Donald Trump voulait transformer les élections de mi-mandat en un référendum pour ou contre sa personne. Il a échoué. En perdant la Chambre des représentants au profit des démocrates, le président américain a essuyé une défaite, qui pèsera sur la suite de son mandat. Même s’il a cru bon de saluer une « immense victoire » après le succès des républicains au Sénat, ce succès ne compense pas le basculement de la Chambre des représentants qui redonne à ses adversaires des raisons d’espérer deux ans avant la prochaine élection présidentielle et qui leur fournit surtout, dans le respect des institutions, les moyens de lutter plus efficacement contre la politique menée par l’hôte de la Maison-Blanche.
La cheffe des démocrates à la Chambre des représentants, Nancy Pelosi, a déclaré que le résultat du vote allait permettre de « rétablir les contre-pouvoirs ». De fait, Donald Trump n’aura plus les mains libres au Congrès. Il devra compter avec une opposition revigorée qui sera en mesure de bloquer les lois proposées par le président et surtout de lancer des enquêtes sur des sujets aussi brûlants que l’ingérence russe dans le processus électoral en 2016 ou le refus de Donald Trump de rendre publiques ses déclarations de revenus. Il sera plus difficile au président, comme le note, parmi d’autres, le New Yorker, de « réaliser ses ambitions législatives » et de refuser de rendre des comptes sur son action.
La Chambre des représentants dispose en outre de l’arme suprême que constitue la mise en accusation du président, selon la procédure de l’impeachment, que les républicains avaient tenté il y a dix ans de mettre en œuvre contre Bill Clinton. Une telle procédure n’a aucune chance d’aboutir puisque son succès dépend en dernier ressort du Sénat, qui reste acquis aux républicains. Il n’est pas sûr que les démocrates aient politiquement intérêt à s’engager dans une opération de cette nature. Mais la menace existe et elle suffit à affaiblir le locataire de la Maison-Blanche. Celui-ci va donc être contraint de négocier pour faire avancer ses projets, ce qui n’est pas vraiment dans sa nature.
Si la perte de la Chambre des représentants est un revers pour Donald Trump, la « vague bleue » dont rêvaient les démocrates n’a pas non plus eu lieu. Le Sénat reste solidement ancré à droite et plusieurs personnalités démocrates ont été battues. Le résultat du scrutin est mitigé. Les électeurs n’ont pas donné au trumpisme le soutien qu’espérait le président. Ils ne l’ont pas non plus répudié. On pourrait même dire que celui-ci s’est installé dans la vie politique américaine et que la victoire inattendue de 2016 s’est révélée plus durable que certains ne l’escomptaient. Face à des républicains largement unis derrière leur champion, les démocrates, divisés, sont donc loin d’avoir la partie gagnée en 2020. Il leur faudra à la fois préciser leurs propositions et se donner un chef capable de les porter devant les électeurs.
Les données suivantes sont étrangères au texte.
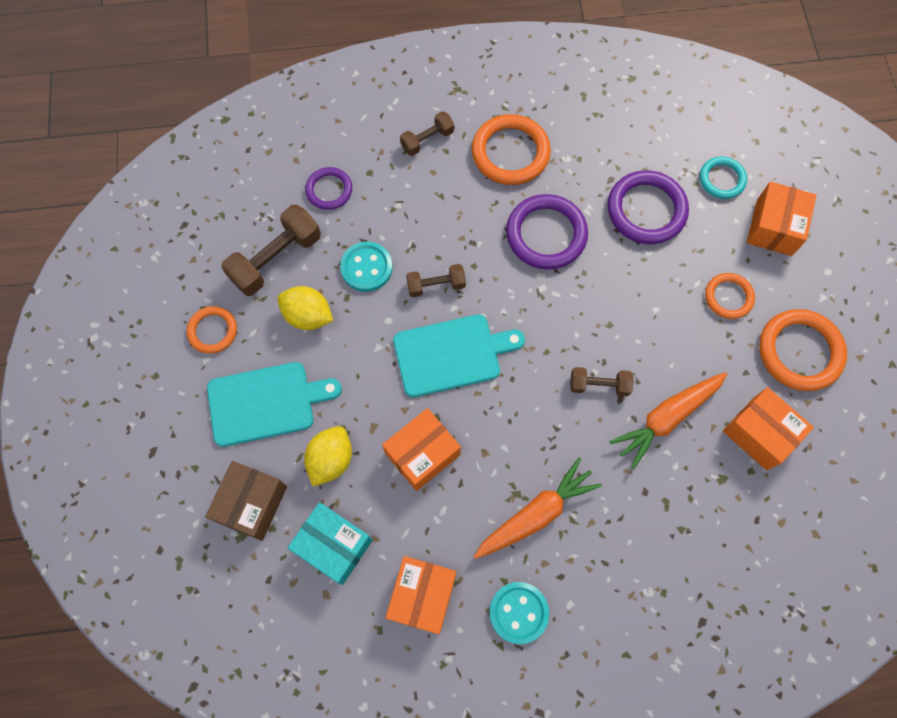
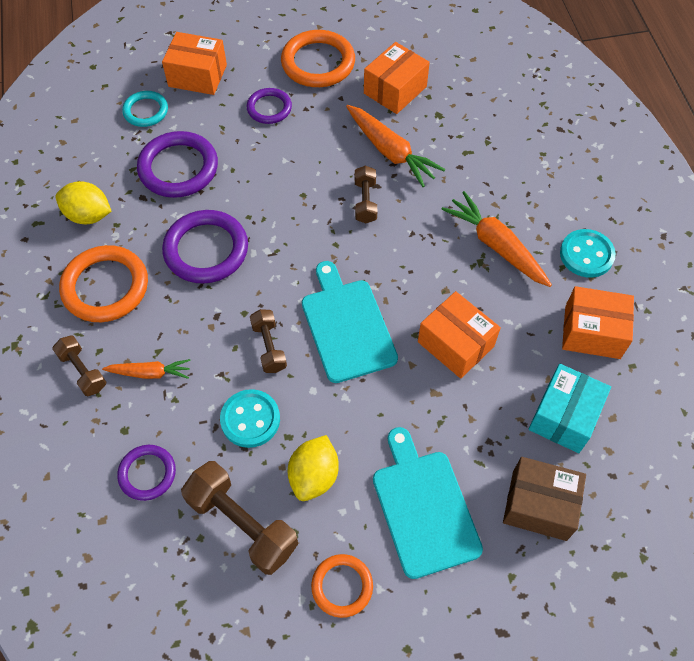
camera: 95 degrees left, 10 degrees down
yellow lemon [304,426,352,486] -> yellow lemon moved to [56,181,111,224]
orange ring [705,273,755,319] -> purple ring [247,88,292,124]
none -> orange carrot [102,359,190,379]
La gauche américaine, comme la gauche européenne, se cherche. Il lui faut d’abord choisir, dans les prochaines semaines, si elle accepte de nouer des compromis avec le président, au nom de l’intérêt supérieur de la nation, ou si elle préfère l’attaquer tous azimuts en réponse à ses provocations incessantes. Elle doit ensuite mettre d’accord son aile « socialiste », qui sort renforcée du scrutin, dans le sillage de Bernie Sanders, réélu dans le Vermont, et son aile « libérale », qu’incarnent ses dirigeants les plus connus, comme Barack Obama, qu’on a beaucoup vu pendant la campagne, ou son ancien vice-président Joe Biden.
Aux Etats-Unis comme en Europe, le populisme, teinté de nationalisme et de xénophobie, reste puissant. Mais il n’est pas invincible. Le retour des démocrates à la Chambre des représentants montre qu’il peut être combattu avec un certain succès. La leçon vaut aussi pour le vieux continent à l’approche de la confrontation, annoncée par Emmanuel Macron, entre les « progressistes » et les « nationalistes ».